Long-term efficacy and safety of sirolimus therapy in patients with lymphangioleiomyomatosis

Orphanet Journal of Rare Diseases 14, Article number: 206 (2019) | Download Citation

Abstract

Background

Sirolimus has been confirmed to be effective for lymphangioleiomyomatosis (LAM), a rare multisystem neoplastic disease in women. The long-term effects of sirolimus treatment for LAM, however, are largely unknown. We aimed to analyze the long-term efficacy and safety of sirolimus therapy for LAM with 4-year follow-up.

Methods

In total, 142 sporadic LAM patients who took sirolimus for 1–4 years were retrospectively enrolled for this analysis. The variables used for analysis included pulmonary function tests, arterial blood gas analysis, 6-min walking distance (6MWD), St. George’s Respiratory Questionnaires (SGRQ) and serum vascular endothelial growth factor-D (VEGF-D) levels before and after the initiation of sirolimus therapy. The rates of change (slope) in those variables were calculated, and adverse events were also analyzed.

Results

In total, 122, 83, 60 and 32 patients out of 142 were followed for 1, 2, 3 and 4 years respectively. Sirolimus treatment improved the change rate in forced expiratory volume in 1 second (FEV1) and forced vital capacity (FVC) compared with the data before treatment (FEV1, − 10 ± 15 vs. − 178 ± 36 ml/y, P < 0.001 and FVC, 54 ± 22 vs.-72 ± 68 ml/y, P < 0.05).

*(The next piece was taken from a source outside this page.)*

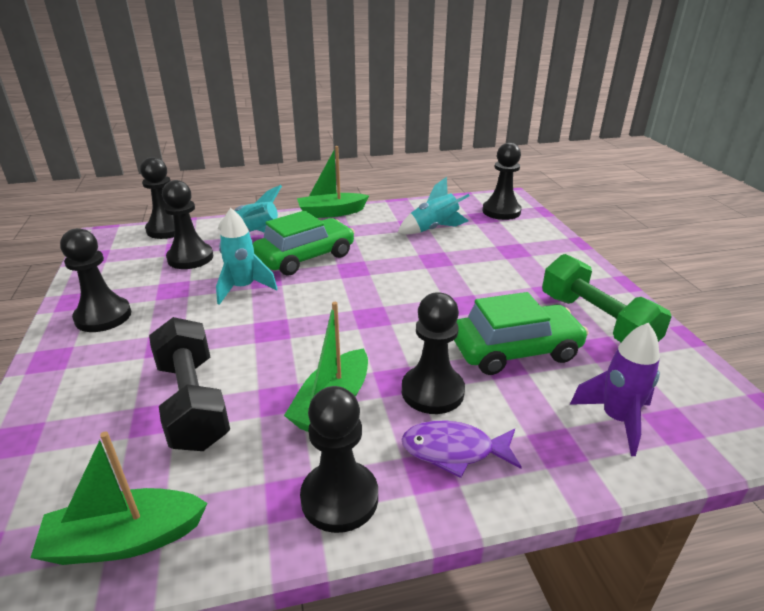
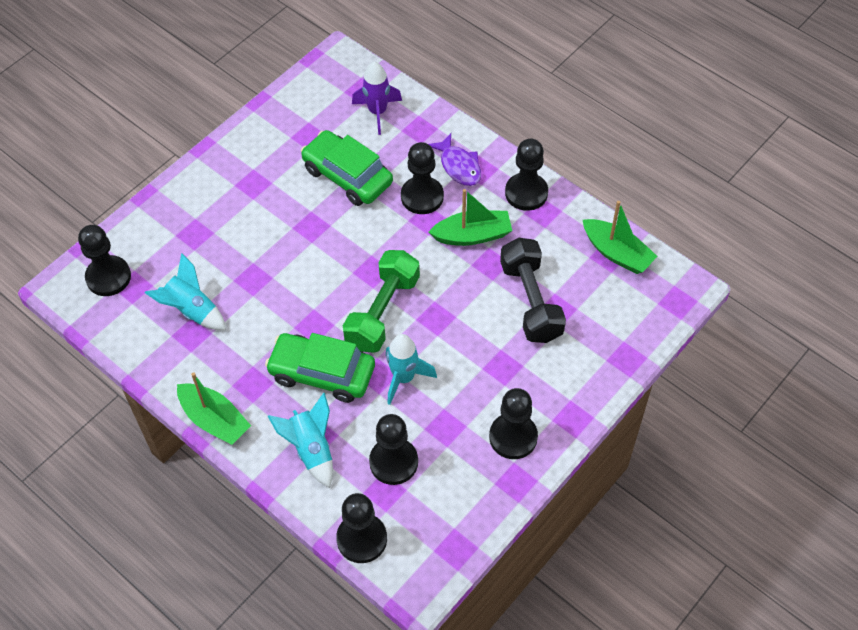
camera: 125 degrees left, 25 degrees up
black dumbbell [149,317,230,451] -> black dumbbell turned 45 degrees counterclockwise [500,238,566,343]
green dumbbell [542,254,672,342] -> green dumbbell moved to [343,250,420,353]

In comparison to the baseline measurements, significant improvements were observed in FEV1 at the first year; FVC at 1–2 years; arterial oxygen levels, 6MWD, and SGRQ at 1–3 years; and VEGF-D at 1–4 years. Overall, all variables stabilized or improved during the 4 years of observation. Adverse events related to sirolimus were mild.

Conclusion

Sirolimus therapy is effective at improving or stabilizing pulmonary function, oxygen levels, exercise capacity, and quality of life in patients with LAM for up to 4 years. VEGF-D is maintained at a lower level for 4 years after treatment. Adverse events related to sirolimus were mild.